*** INPUT DATA ***

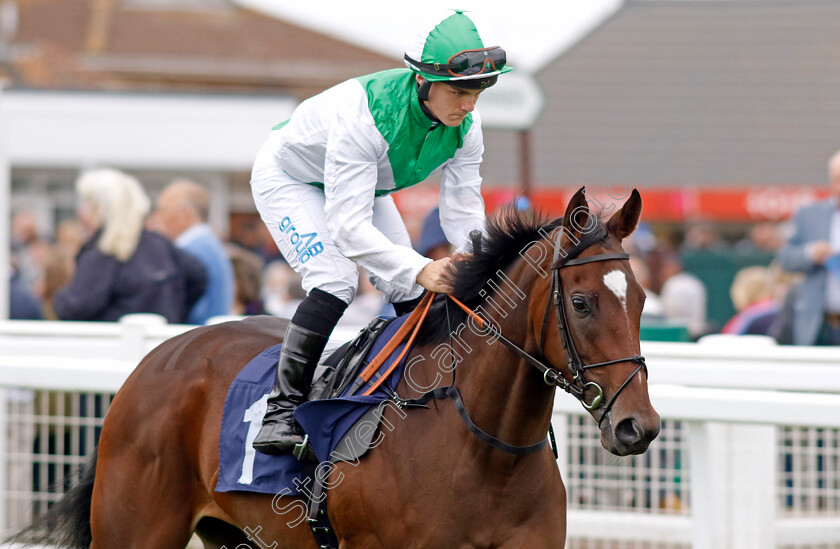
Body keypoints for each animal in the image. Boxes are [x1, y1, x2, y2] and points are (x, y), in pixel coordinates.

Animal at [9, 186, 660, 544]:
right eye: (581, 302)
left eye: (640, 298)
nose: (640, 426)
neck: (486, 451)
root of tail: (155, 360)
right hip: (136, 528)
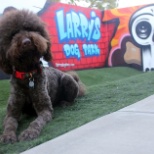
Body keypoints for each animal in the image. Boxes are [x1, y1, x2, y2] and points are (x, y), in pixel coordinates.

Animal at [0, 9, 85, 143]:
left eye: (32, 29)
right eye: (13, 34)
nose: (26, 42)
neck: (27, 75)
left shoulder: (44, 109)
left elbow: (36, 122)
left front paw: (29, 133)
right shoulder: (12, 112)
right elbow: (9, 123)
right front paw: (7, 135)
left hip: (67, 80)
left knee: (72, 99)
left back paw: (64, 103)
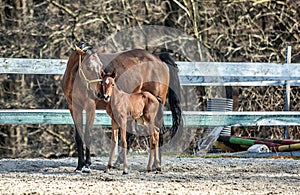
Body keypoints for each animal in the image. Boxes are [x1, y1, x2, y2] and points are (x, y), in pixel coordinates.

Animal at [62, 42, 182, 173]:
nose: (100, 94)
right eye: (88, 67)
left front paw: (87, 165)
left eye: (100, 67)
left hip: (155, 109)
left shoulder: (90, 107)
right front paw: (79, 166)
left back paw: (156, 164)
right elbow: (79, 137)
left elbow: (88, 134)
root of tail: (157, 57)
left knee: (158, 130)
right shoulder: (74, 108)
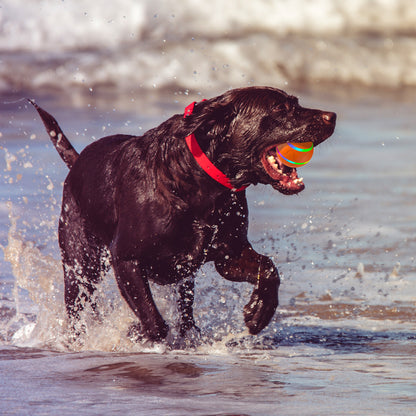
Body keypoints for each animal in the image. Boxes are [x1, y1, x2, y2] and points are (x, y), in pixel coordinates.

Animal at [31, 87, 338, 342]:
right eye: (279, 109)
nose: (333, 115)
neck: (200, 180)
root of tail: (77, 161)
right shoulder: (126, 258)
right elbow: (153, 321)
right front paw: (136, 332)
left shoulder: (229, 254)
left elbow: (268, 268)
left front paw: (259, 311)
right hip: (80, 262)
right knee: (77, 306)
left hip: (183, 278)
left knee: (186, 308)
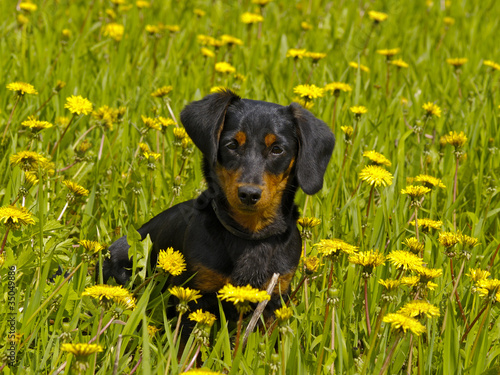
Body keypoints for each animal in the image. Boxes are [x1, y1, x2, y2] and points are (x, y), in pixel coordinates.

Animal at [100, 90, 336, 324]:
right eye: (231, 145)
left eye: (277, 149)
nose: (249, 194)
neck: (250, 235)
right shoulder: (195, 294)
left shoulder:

*** End of INPUT DATA ***
*** INPUT DATA ***

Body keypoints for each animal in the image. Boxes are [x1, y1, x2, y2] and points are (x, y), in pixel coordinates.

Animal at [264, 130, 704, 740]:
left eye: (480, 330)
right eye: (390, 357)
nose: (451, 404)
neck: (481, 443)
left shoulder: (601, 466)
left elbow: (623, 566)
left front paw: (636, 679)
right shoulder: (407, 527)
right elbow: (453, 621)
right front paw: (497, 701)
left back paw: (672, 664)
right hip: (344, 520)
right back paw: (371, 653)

*** End of INPUT DATA ***

▶ **WHAT YOU ARE ASKED TO DO**:
In the material above, each line with the word "back" should be copied.

▶ **RESPONSE AREA**:
left back paw: (64, 103)
left back paw: (156, 164)
left back paw: (672, 664)
right back paw: (371, 653)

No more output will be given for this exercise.